Keypoint coordinate data:

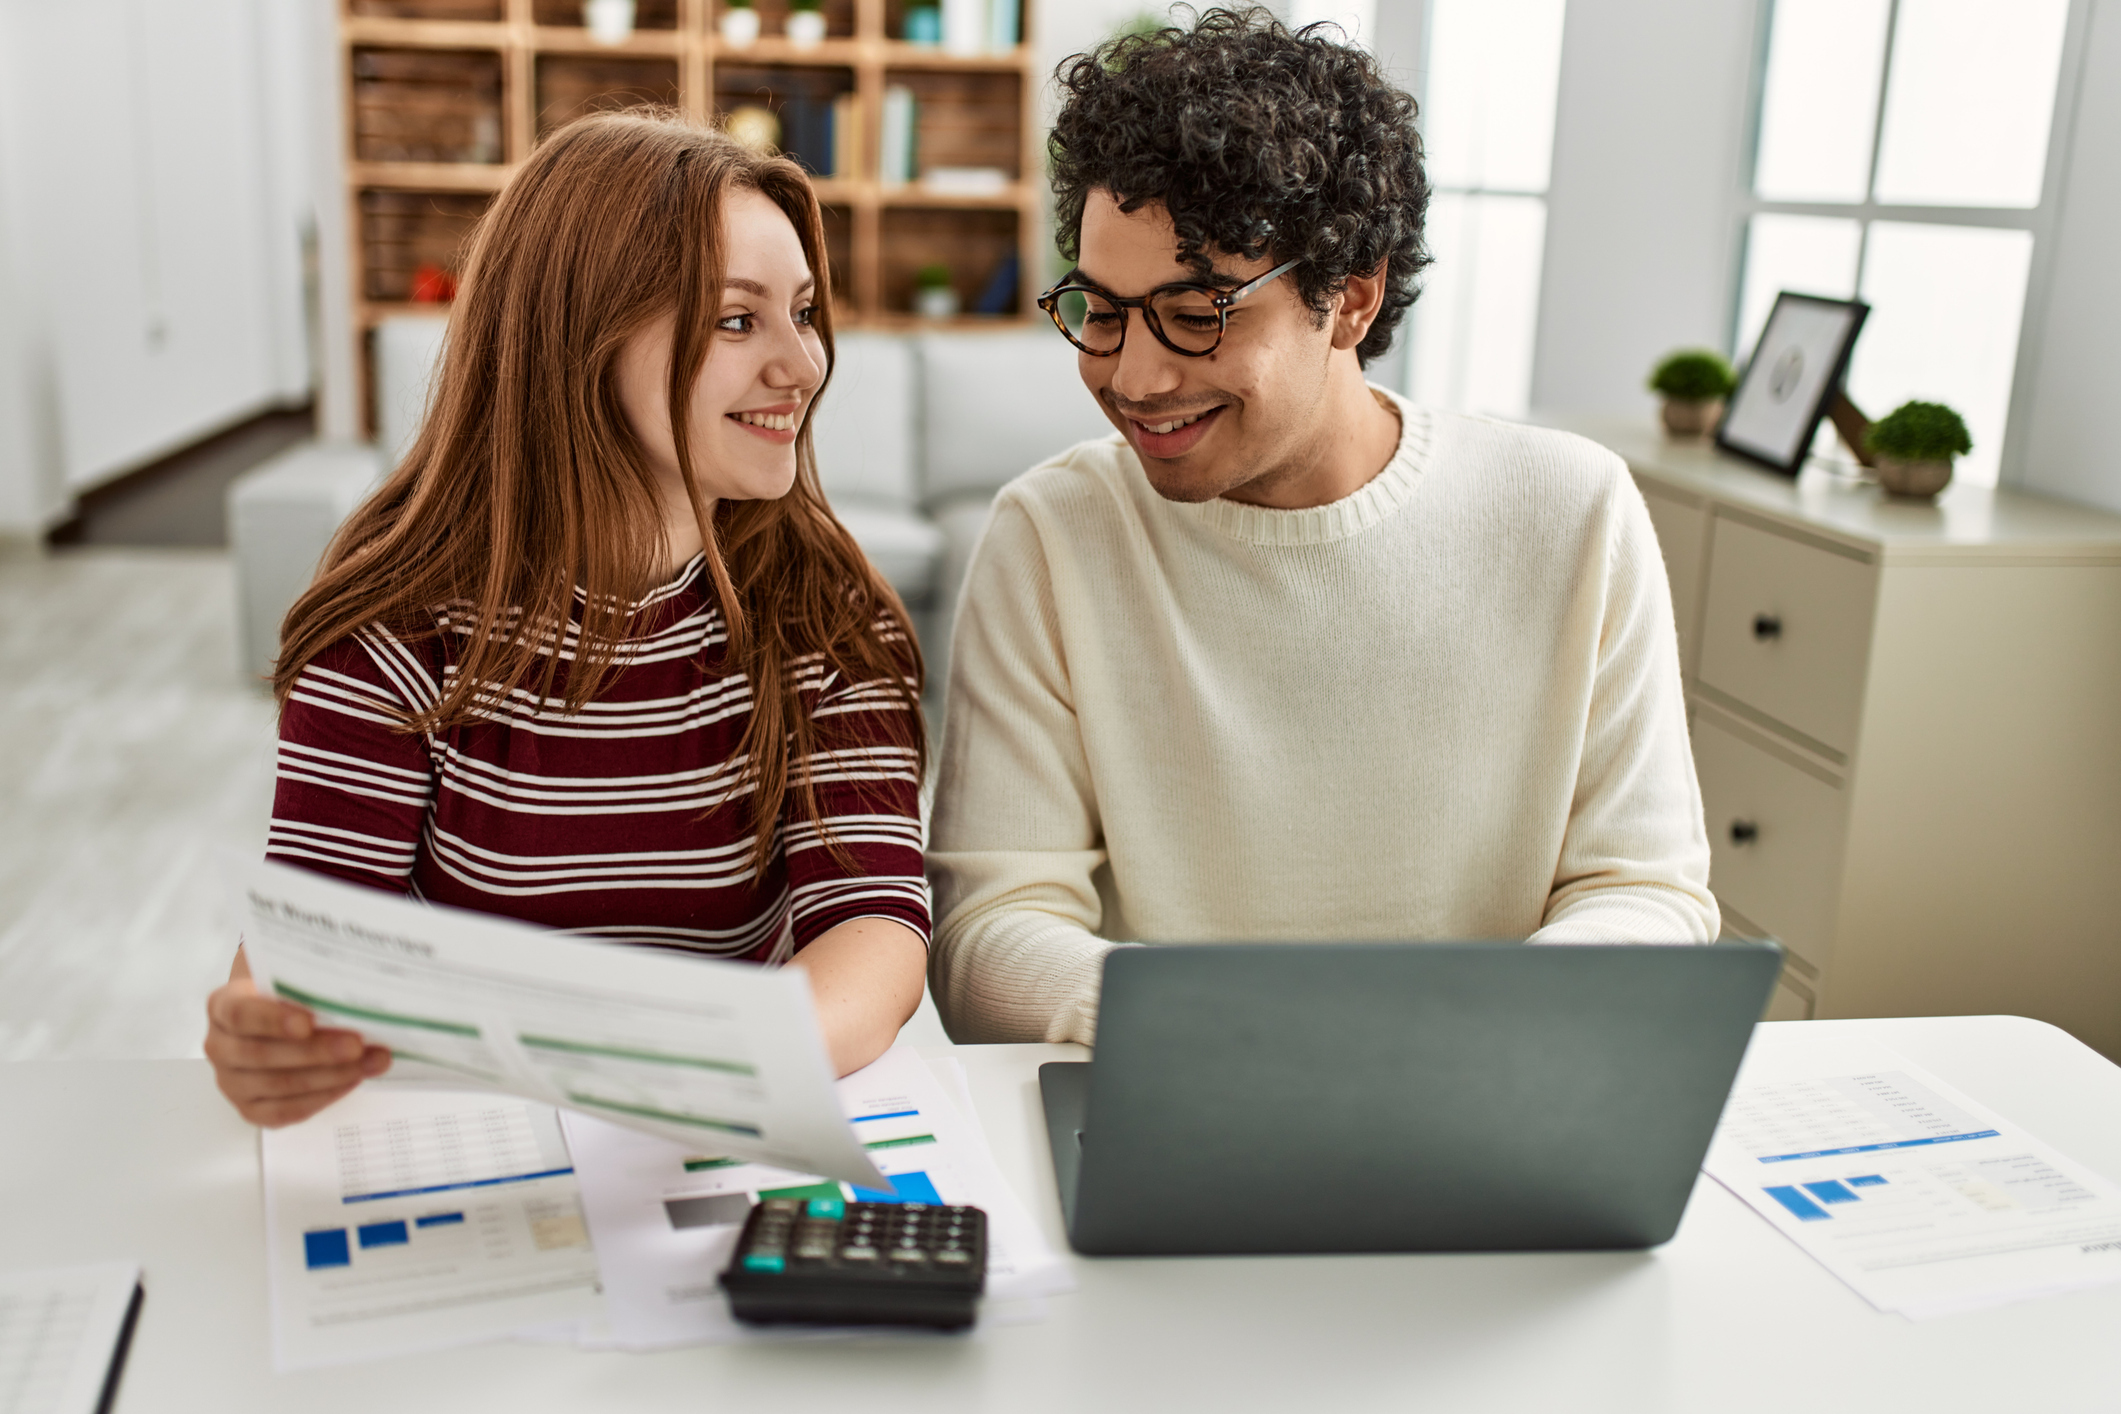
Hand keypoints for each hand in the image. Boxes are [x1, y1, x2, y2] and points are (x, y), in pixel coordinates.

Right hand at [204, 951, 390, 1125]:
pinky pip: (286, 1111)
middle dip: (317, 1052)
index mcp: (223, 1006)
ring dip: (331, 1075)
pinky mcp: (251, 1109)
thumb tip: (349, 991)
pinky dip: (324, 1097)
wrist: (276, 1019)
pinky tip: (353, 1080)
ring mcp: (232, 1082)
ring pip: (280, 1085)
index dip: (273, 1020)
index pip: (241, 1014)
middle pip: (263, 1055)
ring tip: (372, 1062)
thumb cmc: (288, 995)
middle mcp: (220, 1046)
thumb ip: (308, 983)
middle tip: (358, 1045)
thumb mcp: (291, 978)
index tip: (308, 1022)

==

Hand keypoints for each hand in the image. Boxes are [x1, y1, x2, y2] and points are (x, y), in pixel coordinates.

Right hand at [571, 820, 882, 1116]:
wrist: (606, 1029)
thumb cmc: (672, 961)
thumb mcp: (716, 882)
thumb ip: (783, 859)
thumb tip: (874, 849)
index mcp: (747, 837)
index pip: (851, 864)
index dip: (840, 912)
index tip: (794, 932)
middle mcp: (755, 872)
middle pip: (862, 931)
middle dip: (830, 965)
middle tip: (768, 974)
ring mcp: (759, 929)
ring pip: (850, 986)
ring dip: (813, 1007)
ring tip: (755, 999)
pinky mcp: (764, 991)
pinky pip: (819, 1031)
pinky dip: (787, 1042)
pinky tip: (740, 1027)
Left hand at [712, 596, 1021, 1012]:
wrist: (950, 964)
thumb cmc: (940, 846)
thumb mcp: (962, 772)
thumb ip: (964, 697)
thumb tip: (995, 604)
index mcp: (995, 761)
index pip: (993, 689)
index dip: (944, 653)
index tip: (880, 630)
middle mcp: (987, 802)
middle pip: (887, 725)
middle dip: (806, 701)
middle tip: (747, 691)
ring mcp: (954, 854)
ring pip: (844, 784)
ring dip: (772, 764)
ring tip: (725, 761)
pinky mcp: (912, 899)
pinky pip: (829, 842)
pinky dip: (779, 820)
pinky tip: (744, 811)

--

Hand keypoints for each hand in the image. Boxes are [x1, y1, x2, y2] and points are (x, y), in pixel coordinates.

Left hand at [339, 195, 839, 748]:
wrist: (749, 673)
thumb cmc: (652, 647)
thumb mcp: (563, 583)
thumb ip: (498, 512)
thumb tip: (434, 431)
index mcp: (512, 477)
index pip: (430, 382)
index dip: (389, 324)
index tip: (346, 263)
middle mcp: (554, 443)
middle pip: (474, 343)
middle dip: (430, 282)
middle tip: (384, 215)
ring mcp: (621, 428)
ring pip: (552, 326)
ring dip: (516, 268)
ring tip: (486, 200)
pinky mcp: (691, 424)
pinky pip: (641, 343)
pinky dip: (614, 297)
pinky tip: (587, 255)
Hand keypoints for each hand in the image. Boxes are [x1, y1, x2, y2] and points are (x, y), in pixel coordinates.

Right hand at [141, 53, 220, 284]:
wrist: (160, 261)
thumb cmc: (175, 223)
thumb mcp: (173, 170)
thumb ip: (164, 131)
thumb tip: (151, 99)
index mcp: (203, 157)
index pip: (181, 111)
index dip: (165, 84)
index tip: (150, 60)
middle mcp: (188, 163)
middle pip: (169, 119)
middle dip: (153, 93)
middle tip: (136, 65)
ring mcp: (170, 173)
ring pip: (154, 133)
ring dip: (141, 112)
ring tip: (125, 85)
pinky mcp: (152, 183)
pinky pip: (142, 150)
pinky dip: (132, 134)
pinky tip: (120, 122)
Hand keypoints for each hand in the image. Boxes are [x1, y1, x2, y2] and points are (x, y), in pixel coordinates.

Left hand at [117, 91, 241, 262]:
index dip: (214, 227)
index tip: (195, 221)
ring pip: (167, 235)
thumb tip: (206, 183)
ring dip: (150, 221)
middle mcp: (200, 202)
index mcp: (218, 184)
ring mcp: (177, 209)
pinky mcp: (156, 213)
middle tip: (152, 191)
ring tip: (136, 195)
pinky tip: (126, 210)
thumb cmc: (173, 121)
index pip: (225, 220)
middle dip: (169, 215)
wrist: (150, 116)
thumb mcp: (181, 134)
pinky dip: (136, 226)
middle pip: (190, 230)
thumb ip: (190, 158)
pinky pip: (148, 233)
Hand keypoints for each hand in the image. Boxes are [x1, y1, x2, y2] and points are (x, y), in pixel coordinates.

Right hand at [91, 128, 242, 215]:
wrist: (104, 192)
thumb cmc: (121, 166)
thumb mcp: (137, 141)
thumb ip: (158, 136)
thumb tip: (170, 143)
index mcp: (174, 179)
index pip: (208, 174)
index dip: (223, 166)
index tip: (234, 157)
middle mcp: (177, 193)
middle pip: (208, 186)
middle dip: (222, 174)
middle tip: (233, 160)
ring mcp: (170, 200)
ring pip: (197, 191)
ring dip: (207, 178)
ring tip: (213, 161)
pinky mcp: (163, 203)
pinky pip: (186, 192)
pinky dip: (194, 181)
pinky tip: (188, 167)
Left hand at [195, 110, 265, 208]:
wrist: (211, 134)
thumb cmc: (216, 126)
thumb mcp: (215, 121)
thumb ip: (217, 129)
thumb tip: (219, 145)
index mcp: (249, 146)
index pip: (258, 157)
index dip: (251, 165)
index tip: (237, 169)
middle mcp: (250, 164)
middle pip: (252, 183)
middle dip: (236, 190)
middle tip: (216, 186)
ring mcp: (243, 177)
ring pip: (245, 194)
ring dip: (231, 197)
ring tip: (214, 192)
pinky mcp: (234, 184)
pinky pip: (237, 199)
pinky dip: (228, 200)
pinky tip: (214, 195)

= INSTRUCTIONS FOR THE TASK =
Start with the line above that contains "thumb ip: (217, 129)" and stop after the line that contains "pinky tip: (214, 195)". Output those lines exactly, and only those.

= WRITTEN SOLUTION =
thumb ip: (217, 129)
thumb tip: (219, 145)
index mcp: (249, 146)
index pip: (258, 157)
index dip: (251, 165)
index tip: (237, 169)
middle mcp: (250, 164)
middle pip: (252, 183)
middle dip: (236, 190)
middle tip: (216, 186)
ring mcp: (243, 177)
ring pip: (245, 194)
ring dip: (231, 197)
ring tip: (214, 192)
pinky mcp: (234, 184)
pinky pip: (237, 199)
pinky dip: (228, 200)
pinky tip: (214, 195)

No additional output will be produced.